▶ [Work order]: Everything in the entries except the pictures should be repeated exactly.

-*-*-

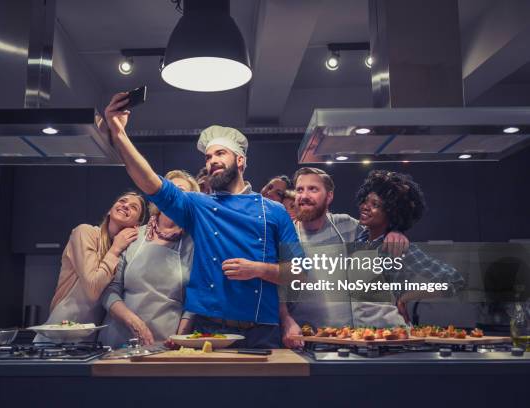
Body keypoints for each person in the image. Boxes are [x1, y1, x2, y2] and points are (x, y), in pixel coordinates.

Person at [104, 91, 303, 348]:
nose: (212, 162)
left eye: (220, 153)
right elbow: (150, 182)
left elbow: (299, 274)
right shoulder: (199, 206)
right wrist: (119, 134)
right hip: (207, 330)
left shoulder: (273, 210)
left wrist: (258, 269)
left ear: (240, 160)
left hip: (261, 333)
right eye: (208, 157)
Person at [280, 167, 411, 348]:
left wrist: (395, 231)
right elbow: (277, 290)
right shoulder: (287, 235)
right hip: (308, 341)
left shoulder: (347, 226)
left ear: (329, 197)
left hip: (350, 341)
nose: (303, 196)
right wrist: (287, 321)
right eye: (300, 190)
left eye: (313, 189)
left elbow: (378, 231)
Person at [99, 171, 199, 347]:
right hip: (119, 339)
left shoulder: (193, 244)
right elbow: (109, 291)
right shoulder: (133, 236)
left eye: (181, 192)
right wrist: (133, 322)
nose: (174, 195)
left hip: (165, 343)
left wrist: (180, 337)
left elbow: (194, 300)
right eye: (169, 190)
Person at [35, 192, 147, 342]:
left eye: (133, 207)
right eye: (122, 201)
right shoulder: (85, 232)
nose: (125, 205)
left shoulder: (126, 253)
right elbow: (92, 289)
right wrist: (115, 248)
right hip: (57, 336)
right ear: (109, 210)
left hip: (90, 342)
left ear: (137, 225)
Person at [354, 170, 465, 315]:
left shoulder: (399, 248)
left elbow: (455, 281)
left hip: (387, 329)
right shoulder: (359, 238)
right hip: (356, 330)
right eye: (365, 201)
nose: (365, 206)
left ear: (392, 212)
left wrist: (405, 298)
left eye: (375, 204)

-*-*-

▶ [Expected output]:
Body keypoints for each person in the image. Boxes are [x1, y1, x2, y2] and points are (x, y), in pixel coordinates.

Person at [104, 91, 303, 348]:
nose: (212, 162)
left eye: (220, 153)
right elbow: (150, 182)
left elbow: (299, 274)
right shoulder: (199, 206)
right wrist: (119, 134)
right hip: (207, 330)
left shoulder: (273, 210)
left wrist: (258, 269)
left ear: (240, 160)
left hip: (261, 333)
right eye: (208, 157)
Person at [280, 167, 411, 348]:
left wrist: (395, 231)
right elbow: (277, 290)
right shoulder: (287, 235)
right hip: (308, 341)
left shoulder: (347, 226)
left ear: (329, 197)
left hip: (350, 341)
nose: (303, 196)
right wrist: (287, 321)
right eye: (300, 190)
left eye: (313, 189)
left elbow: (378, 231)
Person at [99, 171, 199, 347]:
right hip: (119, 339)
left shoulder: (193, 244)
right elbow: (109, 291)
right shoulder: (133, 236)
left eye: (181, 192)
right wrist: (133, 322)
nose: (174, 195)
left hip: (165, 343)
left wrist: (180, 337)
left elbow: (194, 300)
right eye: (169, 190)
Person at [35, 192, 147, 342]:
left eye: (133, 207)
right eye: (122, 201)
right shoulder: (85, 232)
nose: (125, 205)
left shoulder: (126, 253)
right elbow: (92, 289)
right wrist: (115, 248)
right hip: (57, 336)
right ear: (109, 210)
left hip: (90, 342)
left ear: (137, 225)
Person at [354, 170, 465, 315]:
left shoulder: (399, 248)
left elbow: (455, 281)
left hip: (387, 329)
right shoulder: (359, 238)
right hip: (356, 330)
right eye: (365, 201)
nose: (365, 206)
left ear: (392, 212)
left wrist: (405, 298)
left eye: (375, 204)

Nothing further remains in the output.